I was drawn in by how interdisciplinary and collaborative Cornell AgriTech’s community is. The campus brings together diverse perspectives, which foster growth and development among students. Simultaneously, Cornell AgriTech provides students with opportunities to challenge themselves and explore uncharted territories.
What hemp production challenges does your research address?
There are a number of challenges affecting breeding in hemp. Compared to other crops, there has been relatively little academic research, making it difficult for breeders to access information and resources to develop new cultivars with desirable traits. While there is some knowledge about which traits are important for agronomic performance, there is still much to be learned about the relationship between different traits and how they interact with the environment. Moreover, traditional phenotyping in hemp is time-consuming and expensive. With the potential for expanded hemp acreage in New York state, high-throughput approaches are needed to characterize phenotypes and increase the efficiency of current hemp breeding programs.
What innovative research approaches are you using to improve hemp production in New York state?
To help solve hemp production challenges in New York, I’m currently researching high-throughput phenotyping approaches and applications in hemp breeding. I’m using sensors and imaging technologies to capture large amounts of data at the field scale. I also use machine learning approaches to analyze the data, extract phenotypes, and identify relationships between traits and between environments.

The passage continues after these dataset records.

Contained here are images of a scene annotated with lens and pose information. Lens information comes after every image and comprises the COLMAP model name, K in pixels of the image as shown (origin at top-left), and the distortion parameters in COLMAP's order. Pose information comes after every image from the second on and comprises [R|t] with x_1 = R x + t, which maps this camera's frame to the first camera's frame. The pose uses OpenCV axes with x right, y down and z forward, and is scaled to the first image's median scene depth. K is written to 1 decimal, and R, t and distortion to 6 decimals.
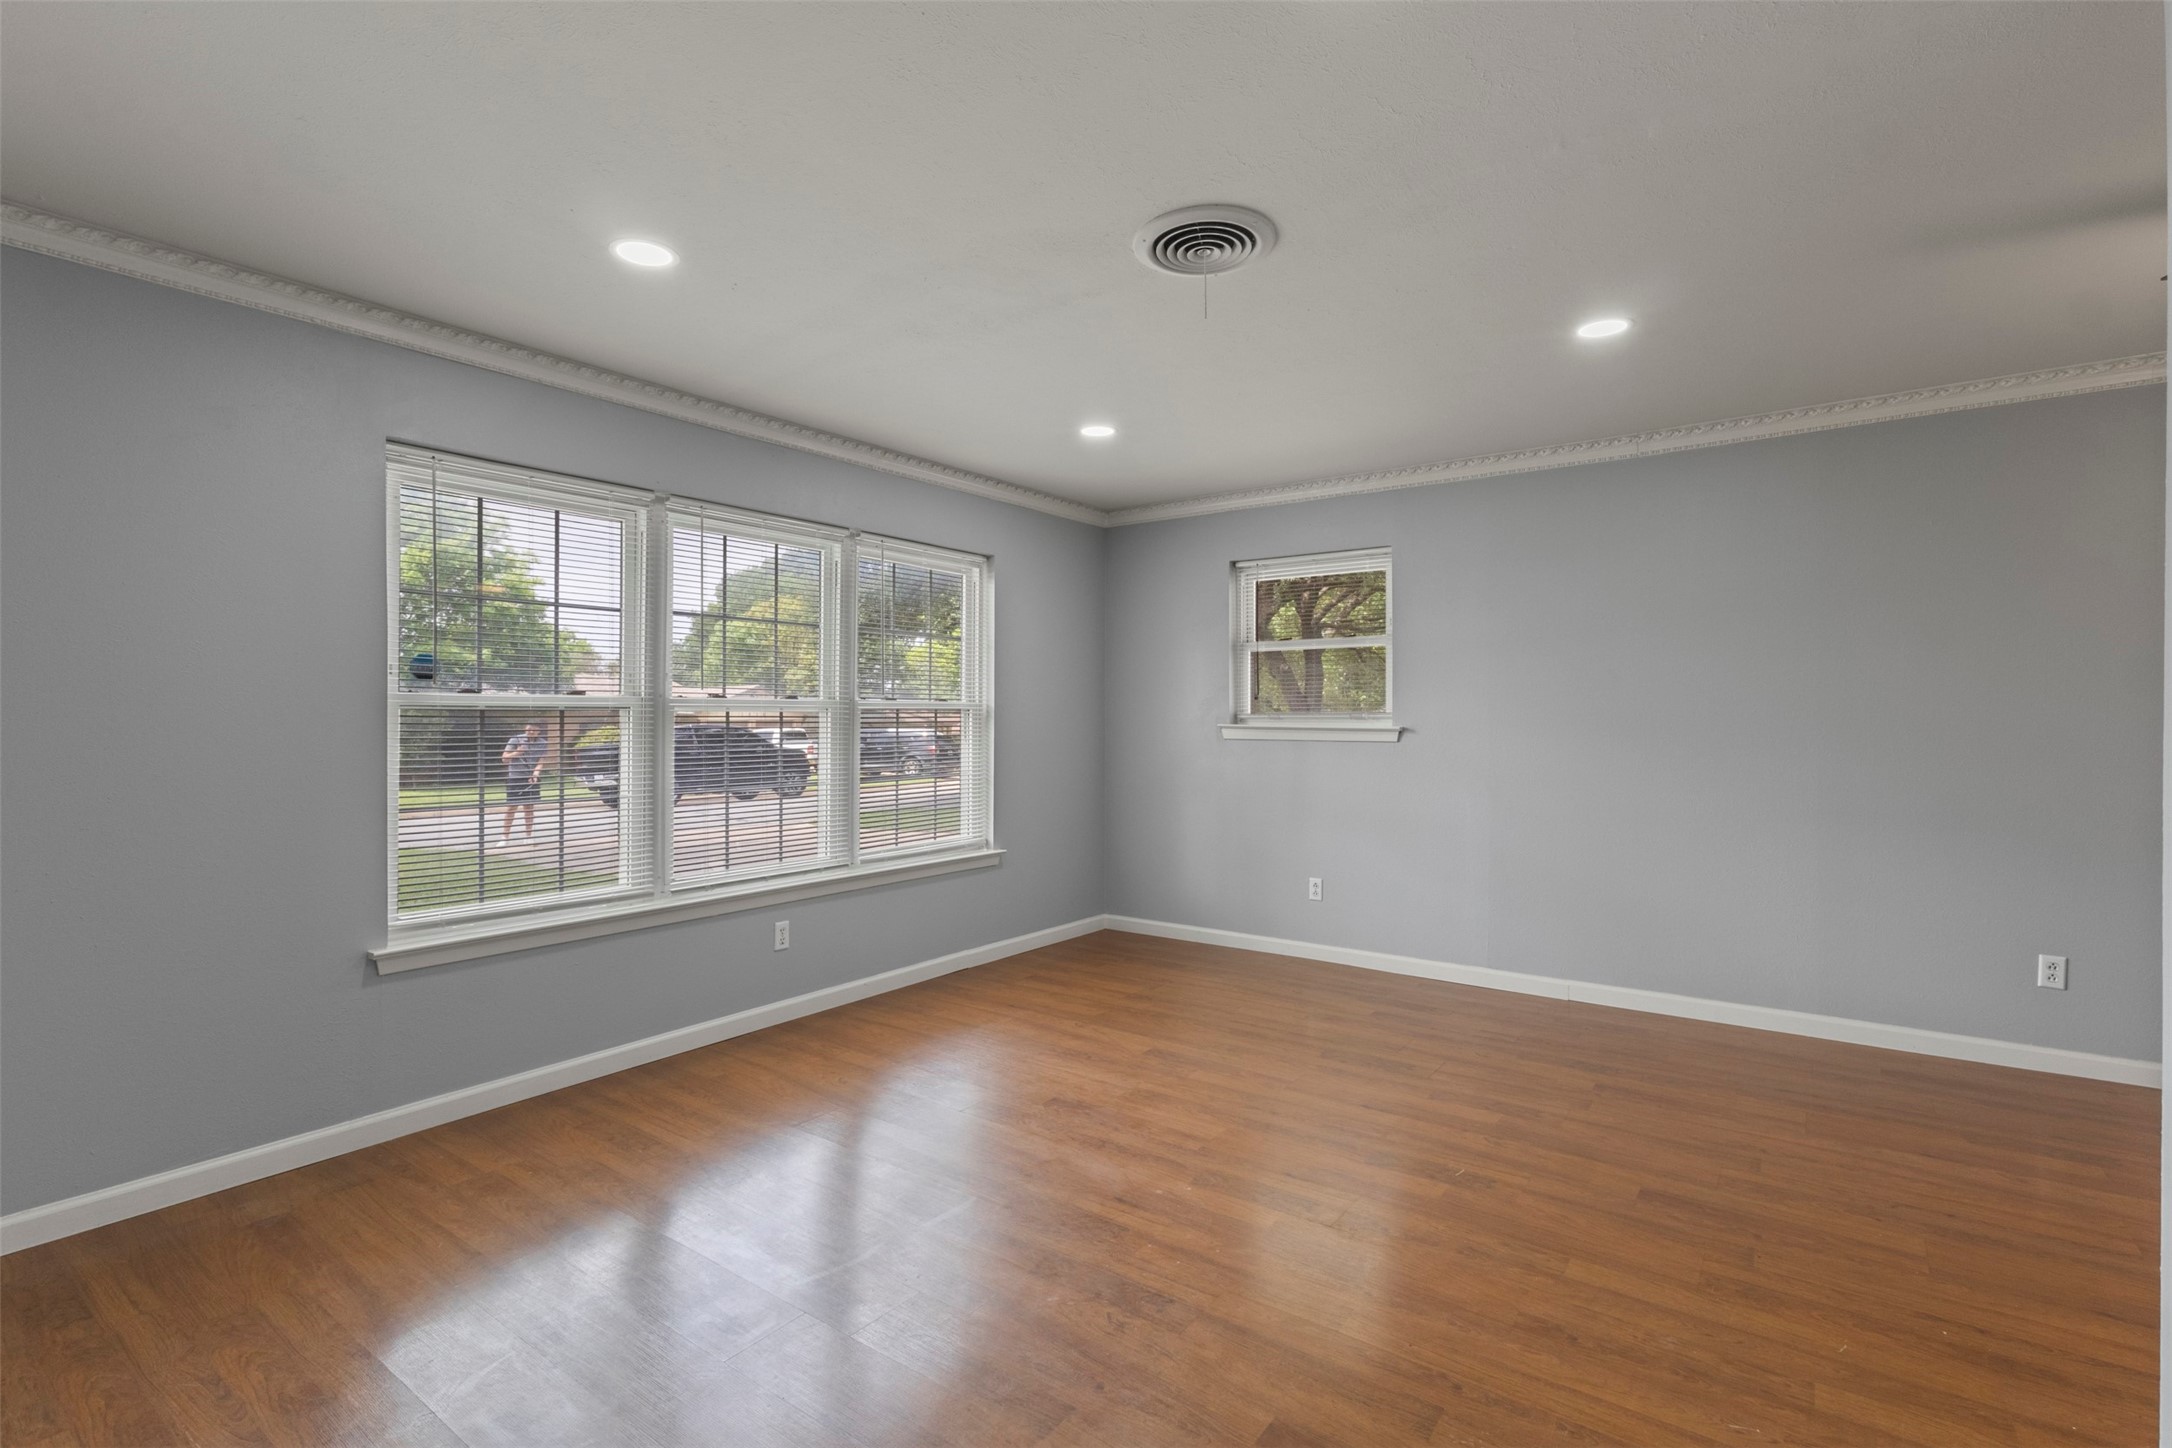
lens RADIAL K [[1004.2, 0, 1073.2], [0, 1004.2, 715.4], [0, 0, 1]] dist [-0.000653, -0.001237]
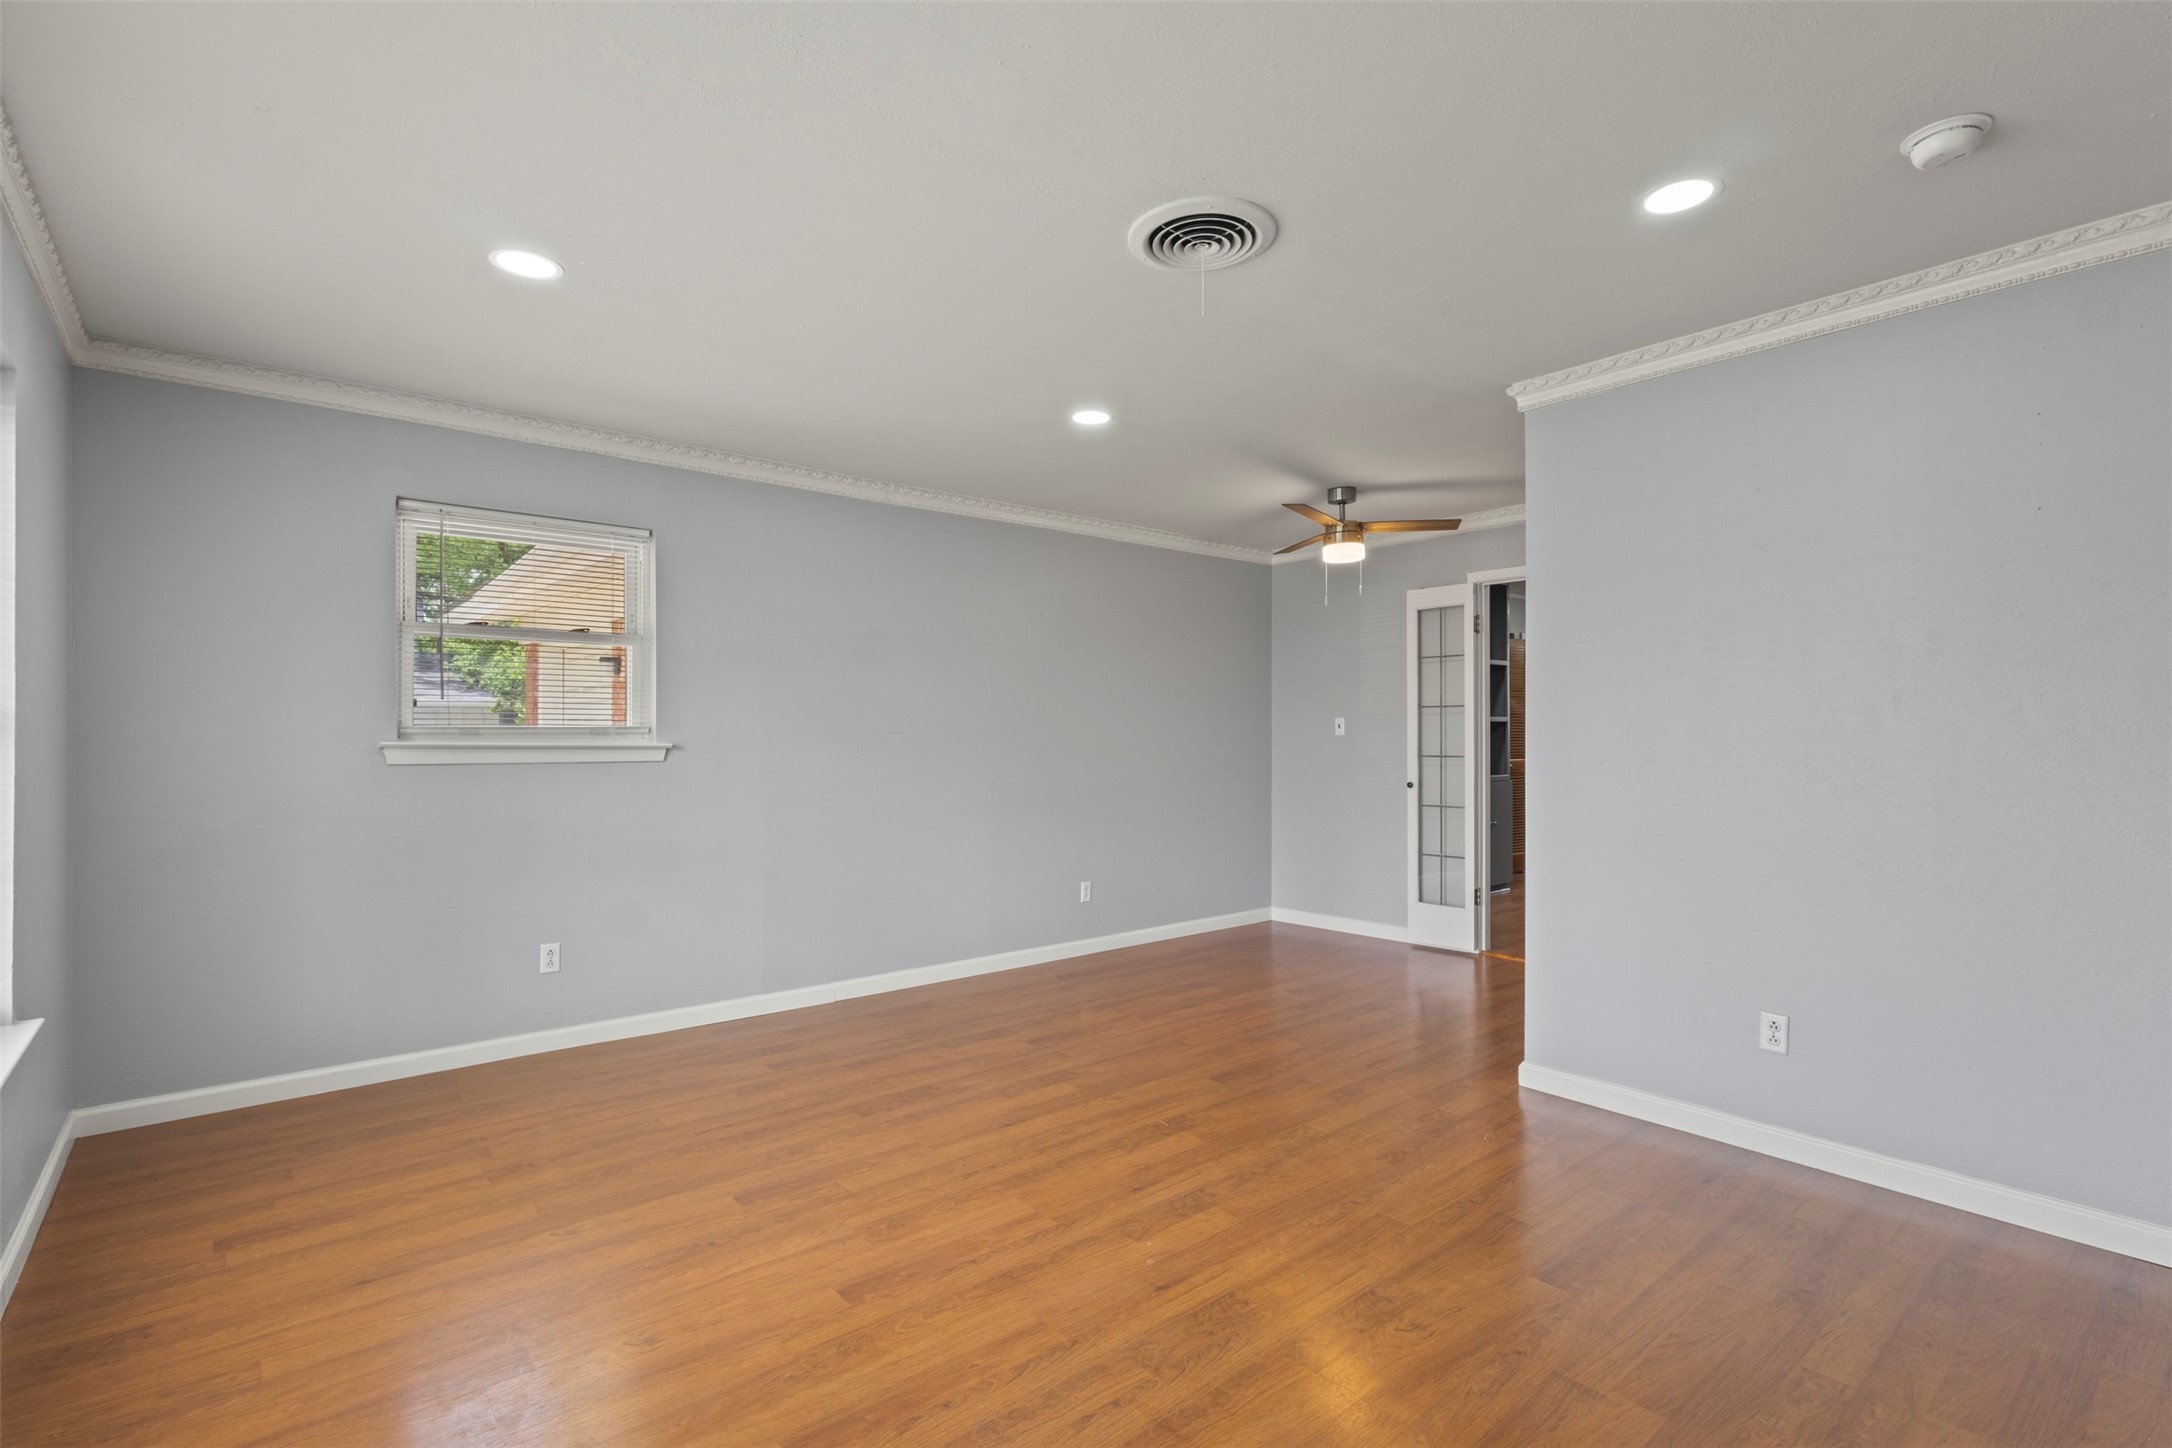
lens RADIAL K [[1004.2, 0, 1086.2], [0, 1004.2, 733.5], [0, 0, 1]] dist [-0.000653, -0.001237]
pose [[0.230557, 0.002265, 0.973056, -0.639708], [-0.002049, 0.999996, -0.001843, 0.005890], [-0.973057, -0.001569, 0.230560, 0.683343]]
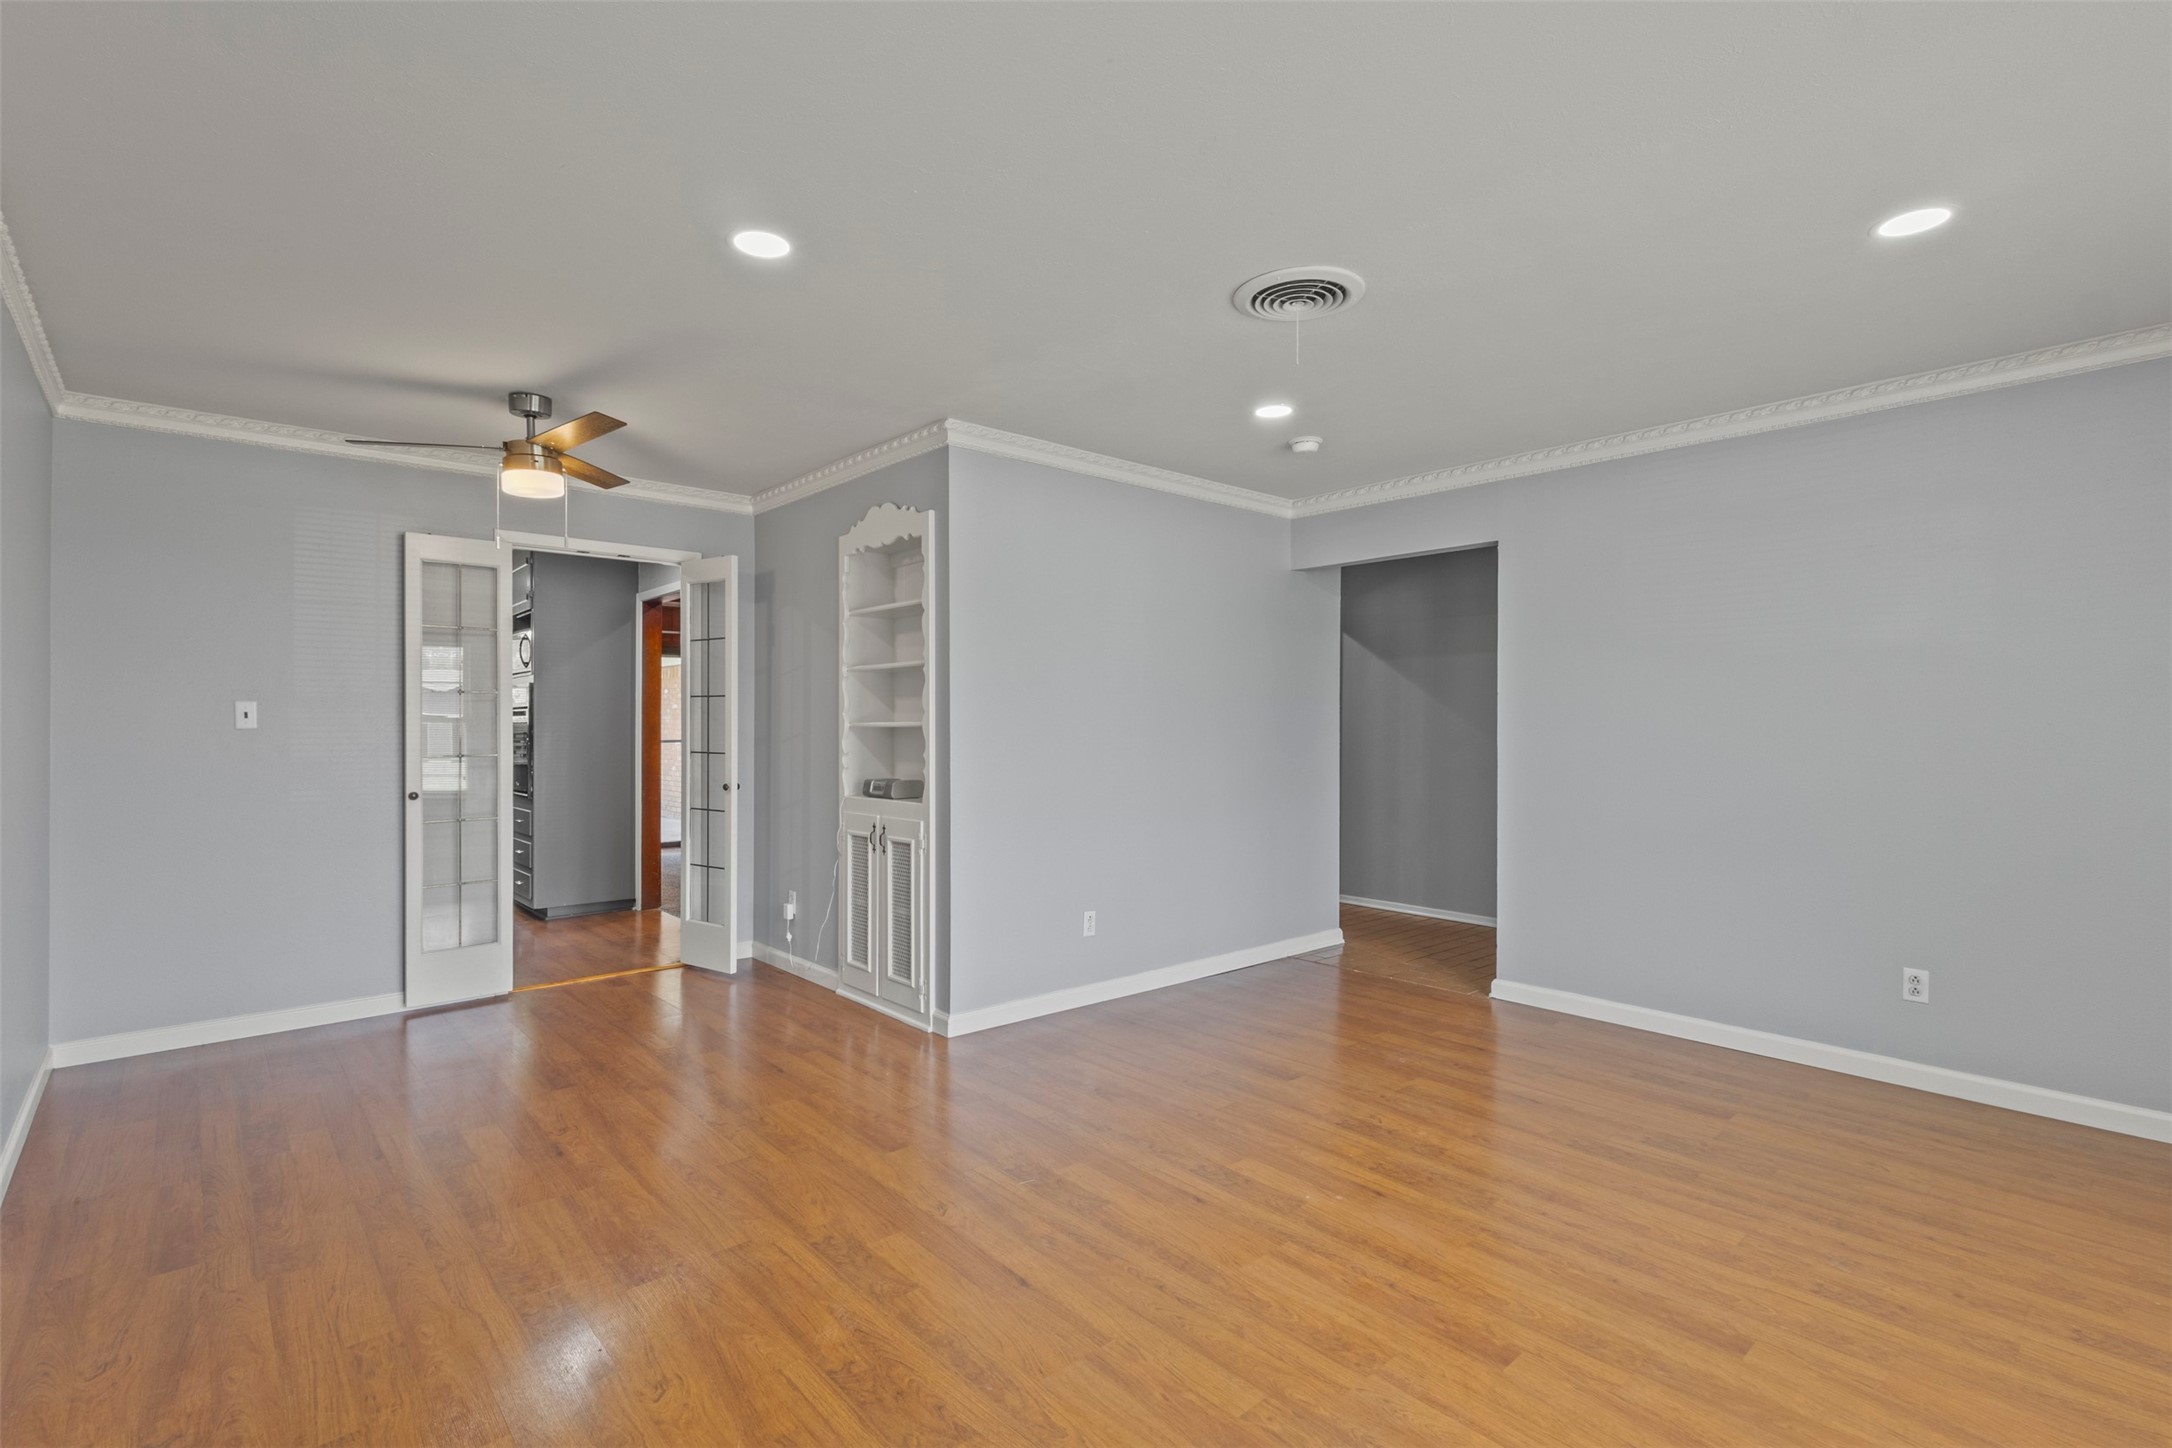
lens RADIAL K [[1004.2, 0, 1067.3], [0, 1004.2, 728.1], [0, 0, 1]] dist [-0.000653, -0.001237]
pose [[-0.976053, -0.000655, 0.217531, 0.107014], [-0.000297, 0.999999, 0.001677, 0.000957], [-0.217531, 0.001572, -0.976052, 1.641574]]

My intentions through my research are to help breeders with evaluations and determine desirable traits more rapidly. I also hope to facilitate the integration of high-throughput phenotyping with genotypic data, enabling full characterization of desirable traits.
Bonus: High-throughput phenotyping is beneficial in building large data sets that can be used to identify trends and patterns in agronomically important traits across different environments. Not only can this help with management practices, but it enables the development of new breeding methods.